Moroccan spleen dish

Tehane (Moroccan Arabic, also tihane, lit. 'spleen' – synecdoche; الطحال, tihal or tehal; rate farcie à la viande hachée) or stuffed spleen is a delicacy of Morocco, made from a baked spleen stuffed with kefta and other ingredients. Dromedary camel spleen is traditionally used, but cow spleen is also used. Stuffed spleen is a popular street food in souks in Fez and Marrakech, like Fes el Bali and Jemaa el-Fnaa.

== History ==

Stuffed spleen originated in the Moroccan Jewish community.

The dish is a popular home cooking dish during Eid Al-Adha, after the festival's ritual animal sacrifice finds families with ample meat and offal.

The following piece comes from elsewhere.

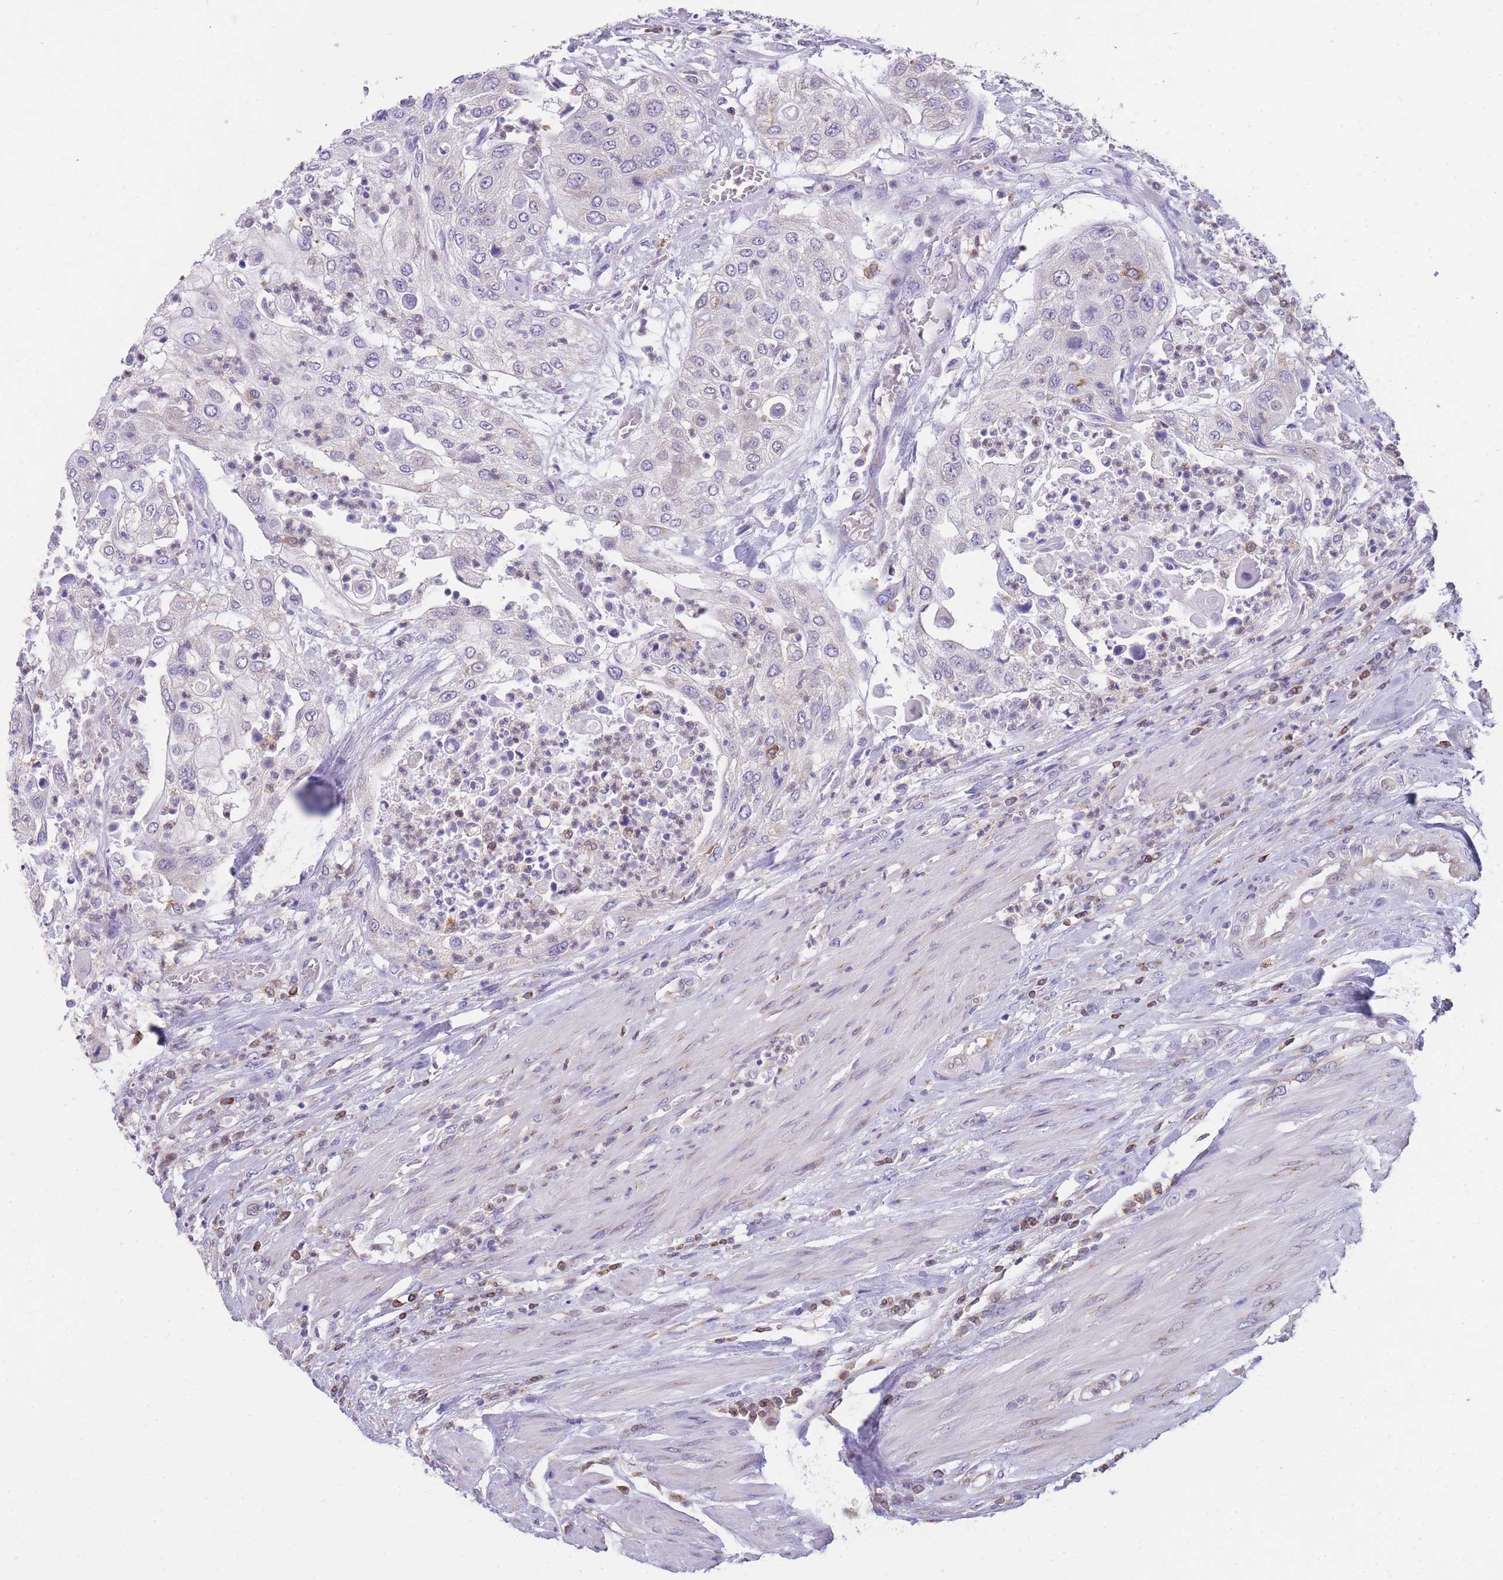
{"staining": {"intensity": "negative", "quantity": "none", "location": "none"}, "tissue": "urothelial cancer", "cell_type": "Tumor cells", "image_type": "cancer", "snomed": [{"axis": "morphology", "description": "Urothelial carcinoma, High grade"}, {"axis": "topography", "description": "Urinary bladder"}], "caption": "Tumor cells are negative for brown protein staining in urothelial cancer.", "gene": "ZNF662", "patient": {"sex": "female", "age": 79}}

== Preparation and consumption ==

Tehane is a fresh meat product of over 20% moisture by volume. North African traditional fresh meat products have a significant chance of foodborne illness due to lack of livestock veterinary care, unsanitary butchering, and lack of oversight in small facilities. However, tehane is a fully cooked meat product, lowering chance of illness.

The spleen is split and stuffed with kefta, fat - typically suet or camel hump - and egg. The stuffing is heavily spiced, including harissa, preserved lemons and olives. The spleen is sewn closed and traditionally baked in a communal oven (ferran).

The finished tehane is baked to a dark color and creamy internal texture. Tehane is served in slices, usually griddled, and either served over rice or as a sandwich in a pita.